Bonjour,
lors de la première lecture de l'Ethique, j'avais exactement le même sentiment que vous. J'avais donc barré les deux 'externes', dans la version française ET dans la version latine (car dans l'édition qui donne la traduction de Pautrat, le latin mentionne également 'externae', ce qui justifiait bien sûr la traduction).
Or entre-temps, je crois qu'il s'agit d'une erreur de notre part, et qu'il faut bel et bien respecter le latin.
Car si on relit bien le scolie, on voit qu'en fait, Spinoza y énumère TROIS 'classes' d'affects différents:
1. L'Amour et la Haine = JOIE et TRISTESSE qu'accompagne l'idée d'une CAUSE extérieure.
1.a CAUSE EXTERIEURE + OBJET EXTERIEUR:
Les Amours et les Haines dont Spinoza avait parlé jusqu'à présent, étaient tous caractérisés par le fait de se rapporter à des OBJETS extérieurs, dans le sens où nous aimons ou haïssons pe notre voisin. C'est cela qui s'accompagne de l'idée d'une cause extérieure: nous nous imaginons, en plus de rapporter l'Amour à l'objet extérieur qu'est notre voisin, que c'est bien ce voisin lui-même qui a causé l'augmentation de notre puissance, et pas nous-même.
1.b CAUSE EXTERIEURE + OBJET = moi:
Or ici (en III.30), il ajoute une deuxième catégorie d'affects d'Amour et de Haine: il s'agit toujours de Joie et de Tristesse accompagnée de l'idée d'une CAUSE extérieure, mais maintenant, l'objet de l'Amour ou de la Haine n'est plus en dehors de moi-même, car c'est moi même.
GLOIRE (traduire par 'vanité', qui traditionnellement rend le latin 'vanitas', me semble être assez absurde) = l'Amour que je ressens pour moi-même tout en l'attribuant à une cause externe (les autres qui me louent)
HONTE = la Haine que je ressens envers moi-même, accompagnée d'une idée de cause extérieure (c'est parce que les autres m'ont blâmé que je me haïs).
2. JOIE et TRISTESSE accompagnée de l'idée de CAUSE INTERIEURE + OBJET = moi:
Ici, nous ressentons une augmentation ou diminution de notre puissance, mais celles-ci ne sont plus attribuées à une cause extérieure (ce ne sont donc plus des espèces d'Amour ou de Haine). Nous nous imaginons être nous-mêmes la cause de ce changement de puissance.

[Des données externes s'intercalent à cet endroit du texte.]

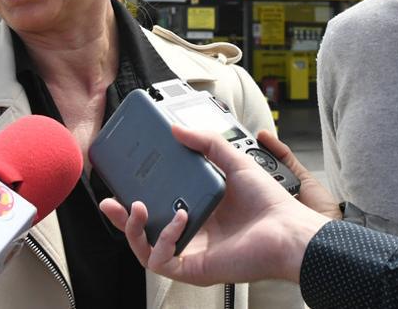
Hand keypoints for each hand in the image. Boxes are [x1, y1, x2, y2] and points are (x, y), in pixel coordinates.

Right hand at [99, 125, 330, 285]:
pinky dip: (163, 238)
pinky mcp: (194, 268)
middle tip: (109, 202)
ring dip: (134, 229)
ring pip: (146, 249)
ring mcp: (192, 252)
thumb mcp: (235, 162)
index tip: (123, 183)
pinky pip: (162, 260)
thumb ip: (207, 143)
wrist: (289, 231)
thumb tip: (177, 129)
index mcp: (199, 211)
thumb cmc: (270, 204)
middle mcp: (192, 233)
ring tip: (136, 208)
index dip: (137, 198)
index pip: (159, 208)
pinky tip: (177, 220)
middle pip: (145, 231)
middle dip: (121, 219)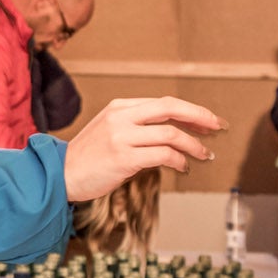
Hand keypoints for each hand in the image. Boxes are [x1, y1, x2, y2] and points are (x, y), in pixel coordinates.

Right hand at [62, 98, 222, 200]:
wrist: (60, 175)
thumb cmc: (87, 158)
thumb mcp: (109, 130)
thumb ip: (135, 126)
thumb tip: (172, 132)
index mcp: (119, 107)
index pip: (164, 103)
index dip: (191, 110)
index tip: (209, 120)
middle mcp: (121, 117)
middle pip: (170, 108)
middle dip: (200, 117)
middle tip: (218, 128)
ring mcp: (121, 136)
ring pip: (170, 134)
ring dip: (193, 146)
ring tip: (203, 155)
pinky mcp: (123, 158)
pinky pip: (162, 155)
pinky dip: (179, 160)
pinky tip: (184, 167)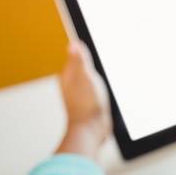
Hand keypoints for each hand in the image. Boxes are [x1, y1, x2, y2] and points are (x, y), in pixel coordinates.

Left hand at [55, 41, 111, 159]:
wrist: (91, 130)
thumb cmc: (86, 105)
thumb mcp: (85, 76)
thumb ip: (80, 60)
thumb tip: (73, 44)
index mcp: (67, 76)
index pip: (76, 56)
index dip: (86, 51)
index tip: (95, 49)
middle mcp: (72, 85)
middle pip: (84, 67)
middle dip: (94, 65)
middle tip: (101, 64)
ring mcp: (81, 95)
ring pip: (92, 79)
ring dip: (100, 78)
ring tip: (105, 79)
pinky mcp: (91, 103)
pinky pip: (97, 90)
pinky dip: (103, 89)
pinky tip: (108, 91)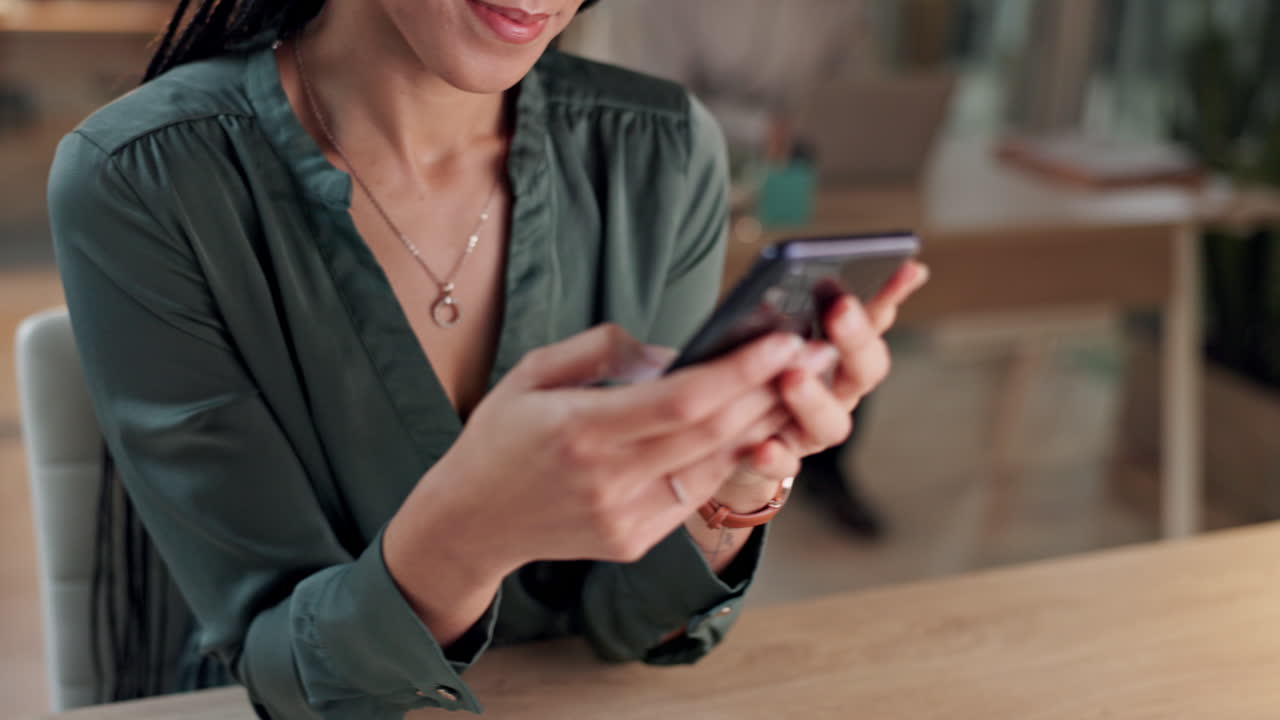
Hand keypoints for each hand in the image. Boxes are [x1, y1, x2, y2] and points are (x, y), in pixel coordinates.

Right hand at [388, 323, 803, 582]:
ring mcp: (625, 517)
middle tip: (814, 355)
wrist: (470, 522)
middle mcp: (608, 480)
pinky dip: (729, 456)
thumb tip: (675, 352)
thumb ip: (603, 351)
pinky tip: (755, 425)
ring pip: (715, 464)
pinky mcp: (635, 540)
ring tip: (798, 385)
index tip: (782, 341)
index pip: (681, 400)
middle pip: (712, 432)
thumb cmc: (499, 438)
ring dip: (764, 424)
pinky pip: (697, 492)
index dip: (739, 371)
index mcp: (579, 431)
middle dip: (770, 391)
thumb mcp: (532, 372)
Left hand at [729, 261, 930, 487]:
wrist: (725, 439)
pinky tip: (762, 447)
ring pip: (831, 424)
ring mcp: (811, 430)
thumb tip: (789, 272)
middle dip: (856, 340)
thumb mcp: (766, 330)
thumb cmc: (754, 370)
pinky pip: (784, 464)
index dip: (893, 295)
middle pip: (865, 371)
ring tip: (792, 378)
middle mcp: (838, 393)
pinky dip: (776, 457)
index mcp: (841, 353)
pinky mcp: (779, 461)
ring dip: (814, 400)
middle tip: (841, 309)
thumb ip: (785, 306)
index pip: (876, 319)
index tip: (906, 267)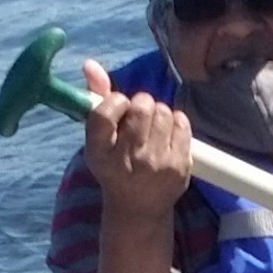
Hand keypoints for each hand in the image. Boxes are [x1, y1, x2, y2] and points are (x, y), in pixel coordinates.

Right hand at [79, 58, 193, 224]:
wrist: (139, 208)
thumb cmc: (116, 166)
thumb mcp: (100, 139)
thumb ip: (96, 99)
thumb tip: (90, 63)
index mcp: (100, 152)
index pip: (105, 112)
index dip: (116, 101)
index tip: (120, 107)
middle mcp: (127, 160)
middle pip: (141, 106)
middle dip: (141, 104)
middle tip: (139, 118)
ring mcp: (156, 164)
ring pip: (163, 111)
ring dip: (159, 113)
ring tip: (153, 128)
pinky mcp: (179, 166)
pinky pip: (182, 123)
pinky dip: (176, 122)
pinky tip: (167, 134)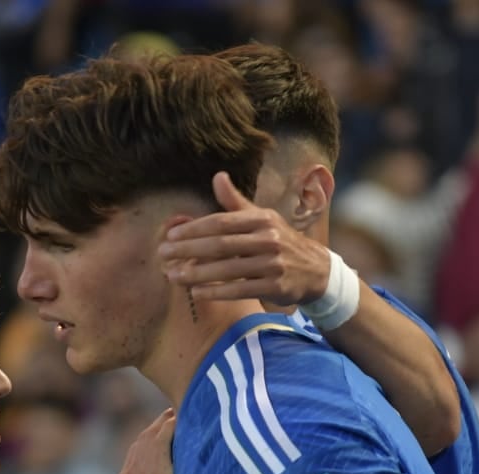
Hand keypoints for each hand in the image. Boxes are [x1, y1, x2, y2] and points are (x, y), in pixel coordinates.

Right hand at [118, 409, 177, 473]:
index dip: (146, 440)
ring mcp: (139, 469)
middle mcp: (128, 472)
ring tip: (174, 414)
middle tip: (167, 416)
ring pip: (149, 438)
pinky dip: (168, 429)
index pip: (134, 453)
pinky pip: (160, 441)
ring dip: (162, 424)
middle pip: (140, 441)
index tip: (157, 432)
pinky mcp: (153, 468)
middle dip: (154, 427)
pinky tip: (177, 421)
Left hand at [158, 172, 329, 306]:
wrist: (316, 271)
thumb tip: (217, 176)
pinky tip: (196, 292)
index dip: (194, 229)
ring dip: (197, 273)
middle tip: (163, 256)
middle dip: (188, 250)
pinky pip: (240, 290)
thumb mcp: (261, 218)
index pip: (221, 222)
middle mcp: (268, 238)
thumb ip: (235, 202)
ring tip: (173, 276)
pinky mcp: (275, 286)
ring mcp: (273, 263)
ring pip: (227, 269)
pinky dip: (217, 292)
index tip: (170, 237)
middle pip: (221, 245)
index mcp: (261, 219)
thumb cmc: (280, 242)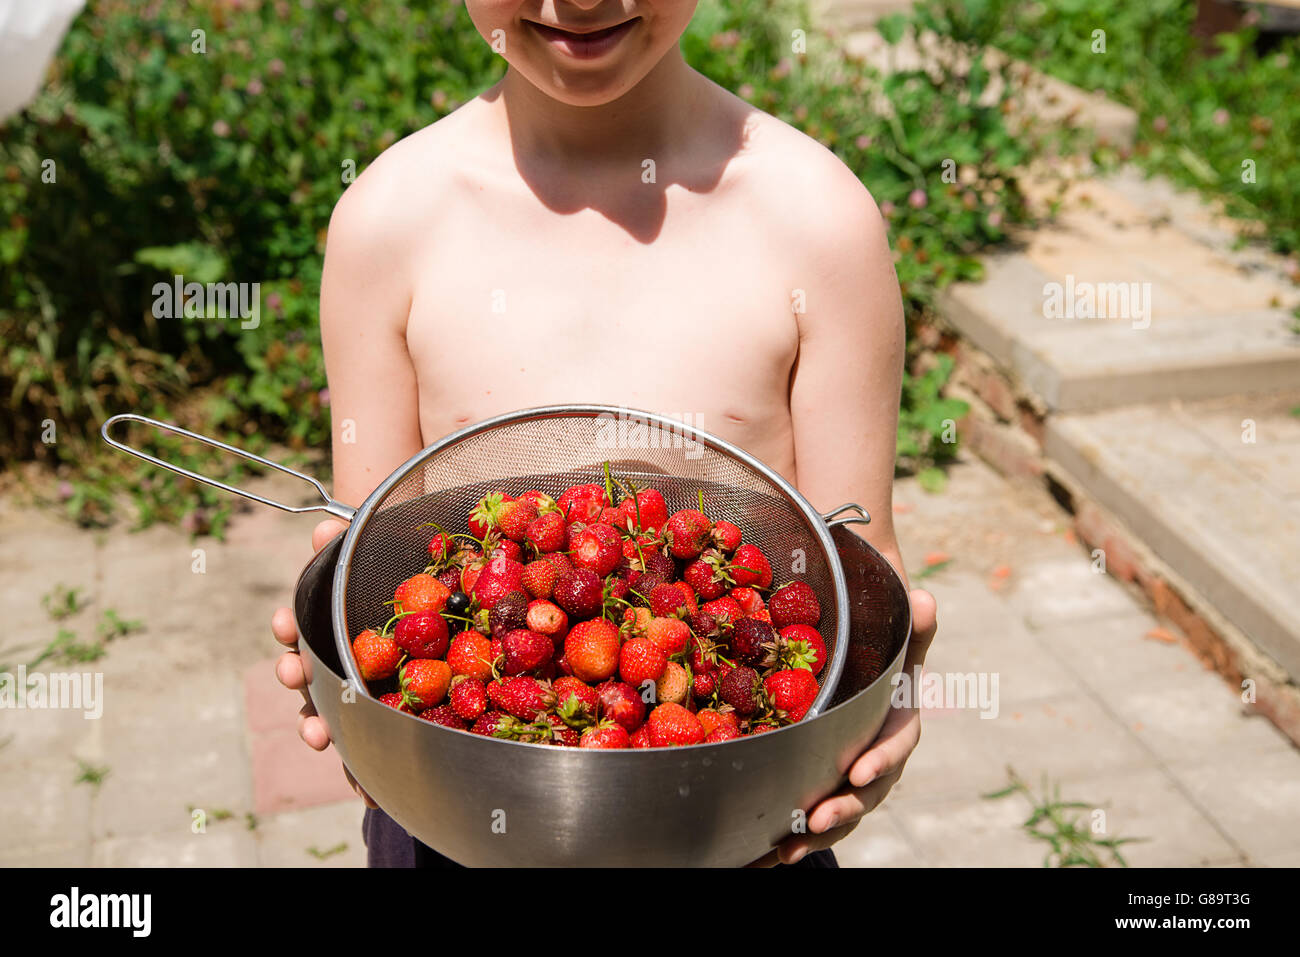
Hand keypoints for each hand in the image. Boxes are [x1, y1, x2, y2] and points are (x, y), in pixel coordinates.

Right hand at [270, 517, 376, 807]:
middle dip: (299, 676)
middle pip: (312, 675)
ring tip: (317, 734)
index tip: (283, 624)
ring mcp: (366, 696)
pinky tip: (366, 793)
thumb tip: (324, 530)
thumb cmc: (404, 580)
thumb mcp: (382, 557)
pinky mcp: (396, 725)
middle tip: (293, 673)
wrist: (442, 597)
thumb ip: (351, 544)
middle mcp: (344, 663)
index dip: (291, 629)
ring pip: (334, 716)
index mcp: (337, 625)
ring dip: (319, 726)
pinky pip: (376, 751)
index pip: (304, 630)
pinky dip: (364, 774)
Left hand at [751, 587, 937, 865]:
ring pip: (839, 813)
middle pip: (867, 793)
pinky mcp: (821, 786)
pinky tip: (761, 857)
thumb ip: (911, 626)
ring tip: (789, 850)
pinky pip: (808, 818)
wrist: (857, 670)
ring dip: (816, 835)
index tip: (859, 771)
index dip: (881, 760)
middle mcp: (876, 758)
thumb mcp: (895, 639)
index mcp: (896, 725)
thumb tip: (928, 599)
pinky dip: (788, 839)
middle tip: (817, 820)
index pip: (896, 746)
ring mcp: (848, 778)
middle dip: (844, 809)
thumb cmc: (878, 654)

SATISFACTION DE SOI-MÊME = Joie + idée d'être soi-même la cause + ressentie envers soi-même comme objet
REPENTIR = idem, mais Tristesse.
Donc voilà la raison pour laquelle je me suis dit qu'il vaut peut-être mieux réfléchir tout de même deux fois avant de commencer à barrer des mots dans le texte original ...
Louisa
PS: je pars de l'idée que la version latine qu'accompagne la traduction de Pautrat est la plus correcte ... d'où vient la vôtre? En tout cas, si l'on change le latin 'externae' par 'internae', je crains que le texte n'ait plus aucun sens. Si donc il s'avère que dans la version originale il y avait 'internae', la correction qui remplace ce mot par 'externae' est à mon sens nécessaire ... .
Y a-t-il quelqu'un ici qui s'y connaît en matière d'éditions de texte en latin, et qui pourrait confirmer/infirmer ceci ... ?
PPS : quant au scolie de 51, le problème ne se pose plus, car Spinoza y parle effectivement de cause intérieure, et donc il s'agit de la Satisfaction de soi-même et du Repentir, pas de la Gloire et de la Honte.